Implementing a web-poll, just how easy?
Tuesday, March 30th, 2004So I’m pondering the implementation of a quick poll. Say I wanted to have people vote for their favourite Struts book. Not too hard. I’ve done such things in the past with a few lines of php and a mysql table.
I hit a problem with my pergamum site though. It’s all static. So I wonder, what would be the easiest possible way to implement a poll, hopefully keeping it utterly static.
Here’s my [just in my head] solution:
The poll merely links to a relatively empty page, which redirects to the results page. The results page mentions that the poll is updated every 5 minutes, so the voter’s vote won’t be shown yet [an unfortunate downside]. Additionally, the server has a simple cron-job which greps the web-logs for the urls and ips, weeds out any duplicates and generates the results page, every 5 minutes let’s say.

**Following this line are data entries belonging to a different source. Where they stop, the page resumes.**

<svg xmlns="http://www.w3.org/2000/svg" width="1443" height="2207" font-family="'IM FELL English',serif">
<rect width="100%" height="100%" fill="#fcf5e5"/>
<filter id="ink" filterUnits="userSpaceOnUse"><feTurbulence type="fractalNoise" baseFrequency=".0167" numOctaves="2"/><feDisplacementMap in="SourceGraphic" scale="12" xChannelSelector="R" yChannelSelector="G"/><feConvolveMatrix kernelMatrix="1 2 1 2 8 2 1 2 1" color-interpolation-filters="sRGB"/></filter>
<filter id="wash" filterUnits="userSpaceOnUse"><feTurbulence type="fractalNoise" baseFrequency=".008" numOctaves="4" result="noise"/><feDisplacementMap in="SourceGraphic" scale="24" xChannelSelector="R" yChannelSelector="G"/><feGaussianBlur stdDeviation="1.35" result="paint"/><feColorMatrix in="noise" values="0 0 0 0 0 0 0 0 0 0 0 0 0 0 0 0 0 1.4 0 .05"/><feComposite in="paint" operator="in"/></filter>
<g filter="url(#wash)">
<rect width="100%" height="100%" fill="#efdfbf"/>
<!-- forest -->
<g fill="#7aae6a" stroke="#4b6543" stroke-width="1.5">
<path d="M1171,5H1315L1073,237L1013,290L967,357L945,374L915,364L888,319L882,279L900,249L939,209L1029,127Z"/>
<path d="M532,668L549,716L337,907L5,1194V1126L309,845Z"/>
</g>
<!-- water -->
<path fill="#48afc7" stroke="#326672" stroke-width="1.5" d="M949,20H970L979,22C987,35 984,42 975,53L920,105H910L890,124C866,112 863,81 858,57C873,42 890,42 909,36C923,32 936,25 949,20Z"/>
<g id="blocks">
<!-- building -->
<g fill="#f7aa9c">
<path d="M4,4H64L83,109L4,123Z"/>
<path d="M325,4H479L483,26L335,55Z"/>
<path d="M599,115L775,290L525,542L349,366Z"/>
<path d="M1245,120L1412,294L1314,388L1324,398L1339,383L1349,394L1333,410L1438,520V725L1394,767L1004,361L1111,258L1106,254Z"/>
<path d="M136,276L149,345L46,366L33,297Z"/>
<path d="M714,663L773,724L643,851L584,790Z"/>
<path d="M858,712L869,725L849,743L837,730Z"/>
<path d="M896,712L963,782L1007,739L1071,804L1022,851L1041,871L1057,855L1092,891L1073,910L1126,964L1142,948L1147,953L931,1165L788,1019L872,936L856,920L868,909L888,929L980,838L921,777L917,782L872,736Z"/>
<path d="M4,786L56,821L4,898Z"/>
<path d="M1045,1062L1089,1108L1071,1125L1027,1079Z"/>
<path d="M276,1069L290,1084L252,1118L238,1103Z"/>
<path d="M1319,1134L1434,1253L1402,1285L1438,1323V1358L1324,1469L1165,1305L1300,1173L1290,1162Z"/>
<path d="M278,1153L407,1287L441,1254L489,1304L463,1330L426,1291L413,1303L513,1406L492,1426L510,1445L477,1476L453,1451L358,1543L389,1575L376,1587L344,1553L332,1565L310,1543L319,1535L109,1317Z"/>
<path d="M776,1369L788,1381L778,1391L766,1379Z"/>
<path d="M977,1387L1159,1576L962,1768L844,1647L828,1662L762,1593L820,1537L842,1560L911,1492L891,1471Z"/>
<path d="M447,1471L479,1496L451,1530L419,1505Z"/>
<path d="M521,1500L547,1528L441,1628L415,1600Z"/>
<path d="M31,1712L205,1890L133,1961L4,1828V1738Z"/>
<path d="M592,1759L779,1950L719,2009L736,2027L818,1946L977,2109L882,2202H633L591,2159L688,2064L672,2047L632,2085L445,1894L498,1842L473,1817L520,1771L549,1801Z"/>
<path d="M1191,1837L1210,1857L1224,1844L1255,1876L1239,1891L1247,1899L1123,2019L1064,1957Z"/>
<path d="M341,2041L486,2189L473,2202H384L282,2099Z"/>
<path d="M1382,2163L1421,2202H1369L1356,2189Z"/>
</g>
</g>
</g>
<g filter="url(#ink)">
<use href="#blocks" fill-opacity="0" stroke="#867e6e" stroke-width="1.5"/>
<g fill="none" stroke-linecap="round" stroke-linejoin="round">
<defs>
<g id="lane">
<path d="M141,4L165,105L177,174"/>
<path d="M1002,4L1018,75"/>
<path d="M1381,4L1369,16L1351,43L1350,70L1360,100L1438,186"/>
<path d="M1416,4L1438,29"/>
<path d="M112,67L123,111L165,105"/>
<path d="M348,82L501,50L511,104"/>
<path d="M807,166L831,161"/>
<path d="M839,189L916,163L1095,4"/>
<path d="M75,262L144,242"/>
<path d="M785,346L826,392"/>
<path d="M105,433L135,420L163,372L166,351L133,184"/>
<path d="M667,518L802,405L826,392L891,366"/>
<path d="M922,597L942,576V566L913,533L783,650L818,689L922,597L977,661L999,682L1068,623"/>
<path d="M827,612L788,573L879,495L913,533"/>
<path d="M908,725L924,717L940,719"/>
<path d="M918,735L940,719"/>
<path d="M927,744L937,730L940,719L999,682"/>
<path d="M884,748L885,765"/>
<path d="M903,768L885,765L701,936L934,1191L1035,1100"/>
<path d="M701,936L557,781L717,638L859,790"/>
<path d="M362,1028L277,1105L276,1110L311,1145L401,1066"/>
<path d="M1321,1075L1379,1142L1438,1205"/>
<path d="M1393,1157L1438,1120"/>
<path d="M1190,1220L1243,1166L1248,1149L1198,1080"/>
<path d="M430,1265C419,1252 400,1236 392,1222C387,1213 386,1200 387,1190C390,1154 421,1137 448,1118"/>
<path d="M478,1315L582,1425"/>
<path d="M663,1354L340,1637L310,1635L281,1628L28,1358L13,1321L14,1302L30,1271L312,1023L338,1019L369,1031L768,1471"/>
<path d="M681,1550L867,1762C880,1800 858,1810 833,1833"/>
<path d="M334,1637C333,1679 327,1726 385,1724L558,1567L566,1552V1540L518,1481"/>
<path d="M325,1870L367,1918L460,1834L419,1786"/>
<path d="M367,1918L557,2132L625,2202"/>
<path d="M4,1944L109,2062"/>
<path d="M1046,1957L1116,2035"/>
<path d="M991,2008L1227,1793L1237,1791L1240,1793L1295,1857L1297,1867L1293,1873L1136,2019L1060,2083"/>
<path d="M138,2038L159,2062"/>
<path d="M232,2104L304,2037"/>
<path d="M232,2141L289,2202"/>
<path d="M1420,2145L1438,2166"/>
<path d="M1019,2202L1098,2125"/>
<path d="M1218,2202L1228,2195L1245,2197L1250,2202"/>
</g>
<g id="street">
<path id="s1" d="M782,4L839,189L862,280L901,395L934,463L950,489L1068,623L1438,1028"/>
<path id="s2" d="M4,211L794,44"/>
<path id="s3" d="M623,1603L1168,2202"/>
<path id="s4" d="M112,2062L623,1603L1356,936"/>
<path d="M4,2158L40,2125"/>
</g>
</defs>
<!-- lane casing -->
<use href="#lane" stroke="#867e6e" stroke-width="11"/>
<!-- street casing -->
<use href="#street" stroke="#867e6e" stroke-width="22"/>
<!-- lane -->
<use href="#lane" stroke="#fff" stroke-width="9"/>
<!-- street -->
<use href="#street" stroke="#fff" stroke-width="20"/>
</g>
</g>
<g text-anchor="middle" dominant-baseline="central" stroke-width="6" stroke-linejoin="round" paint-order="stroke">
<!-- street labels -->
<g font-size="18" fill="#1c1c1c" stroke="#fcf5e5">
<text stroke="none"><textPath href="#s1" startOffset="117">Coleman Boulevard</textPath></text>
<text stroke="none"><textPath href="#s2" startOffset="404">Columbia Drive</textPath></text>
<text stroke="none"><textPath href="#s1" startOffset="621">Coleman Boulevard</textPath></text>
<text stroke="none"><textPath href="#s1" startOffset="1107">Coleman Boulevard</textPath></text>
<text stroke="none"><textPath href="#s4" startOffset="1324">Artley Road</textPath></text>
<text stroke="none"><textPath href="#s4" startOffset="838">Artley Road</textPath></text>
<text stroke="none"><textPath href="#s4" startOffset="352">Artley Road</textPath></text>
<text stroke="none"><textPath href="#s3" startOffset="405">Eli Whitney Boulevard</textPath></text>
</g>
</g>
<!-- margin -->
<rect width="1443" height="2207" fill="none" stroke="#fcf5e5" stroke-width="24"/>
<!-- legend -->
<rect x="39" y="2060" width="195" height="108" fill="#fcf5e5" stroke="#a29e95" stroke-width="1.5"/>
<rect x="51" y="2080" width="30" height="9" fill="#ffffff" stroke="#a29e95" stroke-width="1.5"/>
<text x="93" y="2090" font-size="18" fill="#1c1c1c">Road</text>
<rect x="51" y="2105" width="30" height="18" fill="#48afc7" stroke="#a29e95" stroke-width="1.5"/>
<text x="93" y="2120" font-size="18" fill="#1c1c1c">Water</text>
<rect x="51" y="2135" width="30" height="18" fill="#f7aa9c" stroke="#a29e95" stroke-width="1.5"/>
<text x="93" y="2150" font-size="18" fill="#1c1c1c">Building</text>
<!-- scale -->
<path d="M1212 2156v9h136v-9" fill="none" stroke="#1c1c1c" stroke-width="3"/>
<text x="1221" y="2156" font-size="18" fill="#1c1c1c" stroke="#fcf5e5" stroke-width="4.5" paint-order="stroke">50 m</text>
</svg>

All very static as far as the server is concerned, and very, very basic. To make it easier, I could possibly configure Apache to log those particular special urls [say they all end in .vote] to a special log, and the cron could check to see if the special log is newer than the results page. Then it could possibly be run more aggressively.
Bizarre…yet I like the cut of its jib. Now to wait for the itch to strike to implement such a thing. Maybe I could make it a more global thing, not a poll but a category-vote, which would end up with a best-of-category series of books.